What is cancer, anyway? she might ask, if the conversation went that way. What is cancer in the scheme of things? A paper cut, maybe? She smiles to think of Vincent struggling for words to name his faith. He’d had remarkable vision for a boy of seventeen, a boy who had known suffering in ways she—never abandoned by her father, for instance—couldn’t have understood. She had never understood Vincent; she hadn’t really tried.
A paper cut, he had said, and she had been angry. Now she wonders what he had seen as he gazed across the parking lot that day, what vision of sacrifice and eternity had cast itself there, imbuing all hurt and loss with far greater significance than she had cared to see.
Again she sees the tilted parking lot, the crack-scarred macadam, the thin sheets of rainwater sliding toward the drain. She imagines herself walking toward him—she at thirty-nine years old—climbing the gentle slope of pavement and water to his teenage self. She doubts she would have much to teach him, even now, but who couldn’t stand to be reminded of gentleness? She would like to tell him: let’s not call it a paper cut, Vincent.
And then she realizes that he probably didn’t even need that from her. Baby Dominic had probably taught him as much. Not that she could be certain: she didn’t know Vincent after Dominic.

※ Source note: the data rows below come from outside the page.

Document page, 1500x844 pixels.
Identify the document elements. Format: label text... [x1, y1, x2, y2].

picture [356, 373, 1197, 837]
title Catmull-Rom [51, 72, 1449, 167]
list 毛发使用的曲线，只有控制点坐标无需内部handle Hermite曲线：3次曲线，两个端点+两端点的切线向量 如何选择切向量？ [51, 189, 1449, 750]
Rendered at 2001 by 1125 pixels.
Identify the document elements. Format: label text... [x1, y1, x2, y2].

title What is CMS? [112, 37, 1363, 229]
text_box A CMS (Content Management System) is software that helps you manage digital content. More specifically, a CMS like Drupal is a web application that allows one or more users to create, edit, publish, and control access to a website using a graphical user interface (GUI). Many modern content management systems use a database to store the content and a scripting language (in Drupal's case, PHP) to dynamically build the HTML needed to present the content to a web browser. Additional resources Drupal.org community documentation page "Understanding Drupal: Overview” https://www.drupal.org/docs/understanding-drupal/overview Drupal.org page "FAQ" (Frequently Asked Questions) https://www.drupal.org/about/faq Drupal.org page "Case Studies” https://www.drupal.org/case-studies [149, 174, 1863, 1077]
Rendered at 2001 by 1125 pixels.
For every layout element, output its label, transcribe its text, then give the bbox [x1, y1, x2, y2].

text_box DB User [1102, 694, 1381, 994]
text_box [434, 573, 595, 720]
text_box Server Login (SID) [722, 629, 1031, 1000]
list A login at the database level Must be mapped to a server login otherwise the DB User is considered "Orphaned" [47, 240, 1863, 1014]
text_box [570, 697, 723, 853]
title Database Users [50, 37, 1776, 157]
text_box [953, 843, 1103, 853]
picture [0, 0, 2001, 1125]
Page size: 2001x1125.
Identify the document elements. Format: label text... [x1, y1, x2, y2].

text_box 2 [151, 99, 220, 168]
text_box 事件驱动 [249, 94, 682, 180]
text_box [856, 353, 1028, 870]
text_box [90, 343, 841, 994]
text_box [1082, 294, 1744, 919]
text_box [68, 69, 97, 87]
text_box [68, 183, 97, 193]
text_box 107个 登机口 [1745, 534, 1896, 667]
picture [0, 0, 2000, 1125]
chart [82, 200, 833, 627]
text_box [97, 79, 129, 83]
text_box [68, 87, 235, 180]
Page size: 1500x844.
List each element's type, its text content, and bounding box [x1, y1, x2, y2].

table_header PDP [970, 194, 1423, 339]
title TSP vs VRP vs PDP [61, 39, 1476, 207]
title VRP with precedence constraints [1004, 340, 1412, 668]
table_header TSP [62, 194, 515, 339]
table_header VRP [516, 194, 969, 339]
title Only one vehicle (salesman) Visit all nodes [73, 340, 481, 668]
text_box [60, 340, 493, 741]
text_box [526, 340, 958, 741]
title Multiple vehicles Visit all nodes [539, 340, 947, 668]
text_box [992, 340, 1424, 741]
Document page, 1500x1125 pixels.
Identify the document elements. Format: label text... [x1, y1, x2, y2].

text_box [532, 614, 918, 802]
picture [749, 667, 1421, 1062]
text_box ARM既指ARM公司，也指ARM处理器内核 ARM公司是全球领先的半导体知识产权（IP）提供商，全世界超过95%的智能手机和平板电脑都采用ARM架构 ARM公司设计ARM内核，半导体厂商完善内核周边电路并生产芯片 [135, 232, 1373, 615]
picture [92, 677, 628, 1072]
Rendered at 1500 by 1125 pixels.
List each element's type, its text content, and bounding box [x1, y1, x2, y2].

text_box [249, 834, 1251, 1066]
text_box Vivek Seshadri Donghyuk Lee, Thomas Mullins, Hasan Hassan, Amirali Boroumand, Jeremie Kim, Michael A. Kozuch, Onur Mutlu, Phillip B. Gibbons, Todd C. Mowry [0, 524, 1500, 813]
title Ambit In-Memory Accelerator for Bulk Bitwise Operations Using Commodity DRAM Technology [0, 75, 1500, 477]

She didn’t know Vincent after he was eighteen.
Eyes still closed, she sees his house: yellow brick with peeling paint around the windows. A wooden front porch, the boards split under their several coats of paint, curling downward at the top of the steps. The wooden steps themselves, cracked and softened; the bottom step gone altogether, replaced by a cinder block. The leaning plumb tree, lawn of crabgrass.
She had ridden past his house on the trolley dozens of times before she knew him, and now she wondered who else lived along that route, what other lives she had spied on, imagined, diminished while riding that electric vein into the city. Susan Sweet, perhaps. Maybe the Gilleces?
She saw Susan, Mr. Taylor, the Tedescos continuing on—as she heard they’d done—without the miraculous healings they had so boldly asked for. And yet they were content, persistent in faith despite God’s answer to their requests.
Maybe they already had what they really wanted. “Everybody just wants God.”
The sun falls through the window and warms her skin between the networked shadow of the birch. Half-dreaming, she sees an aerial view of her hometown, the grid of trolley lines and roadways, the branching streets and intersections, the lawns and green spaces, and the grit and dirt, the broken glass and waste of city life. The rise and fall of the city’s wrinkled skirts, Mount Washington, the glint of the rivers. The city. And at night, the limitless breadth of stars.
All of it of a piece. The realization coming softly, like sleep, heavy and sweet. Roadways like arteries, like veins, the landscape of a body, torn and torn and torn again into this small plot and that, this life and that. And all fed by the bleeding heart of the city: beautiful, terrifying, enough.